Lithuanian air racer

Jurgis Kairys (born 6 May 1952 in Krasnoyarsk Krai) is a Lithuanian aerobatic pilot and aeronautical engineer.

==Biography==

Jurgis Kairys was born on 6 May 1952 in Sharipovo, Krasnoyarsk Krai, Russian SFSR, Soviet Union (now Russia), where his family had been deported during the Soviet occupation of Lithuania. After returning to Lithuania, he graduated from Kaltinėnai Secondary School in 1970. He studied at the Vyborg Aviation Technical School from 1970 to 1973, attended the Vilnius Civil Engineering Institute in 1978–1979, and graduated from the Leningrad Civil Aviation Academy in 1984.

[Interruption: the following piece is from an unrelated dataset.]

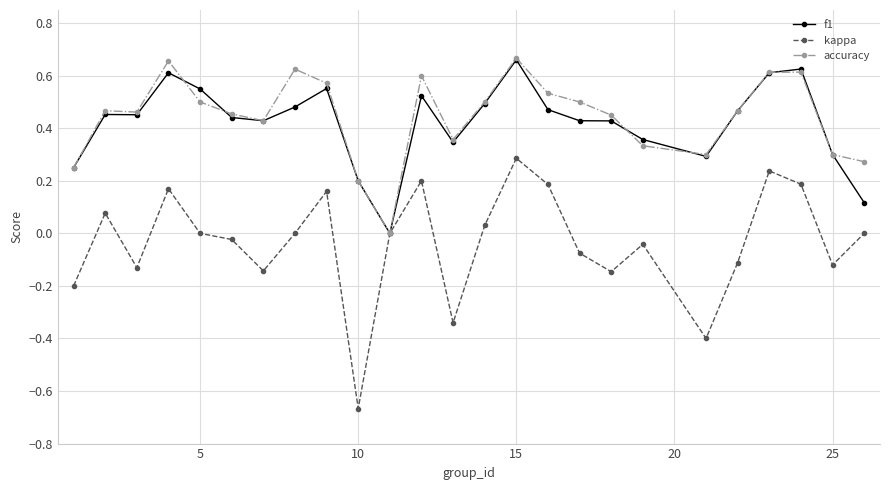

Which series has the widest spread of values?

kappa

From 1973 to 1977, Kairys worked as an engineer-mechanic at the Kaunas Airport aviation workshops. He subsequently joined the Vilnius Aeroclub, where he worked as an engineer and flight instructor until 1989. Between 1989 and 1996, he served as a test pilot at the Sukhoi aircraft manufacturing plant, participating in the development and testing of the Su-26, Su-29 and Su-31 aerobatic aircraft and contributing to several technical innovations. In 1994, he founded the aviation company Kairio skrydžiai ("Kairys Flights"). He has also served as president of the Darius and Girėnas Aeroclub of Vilnius.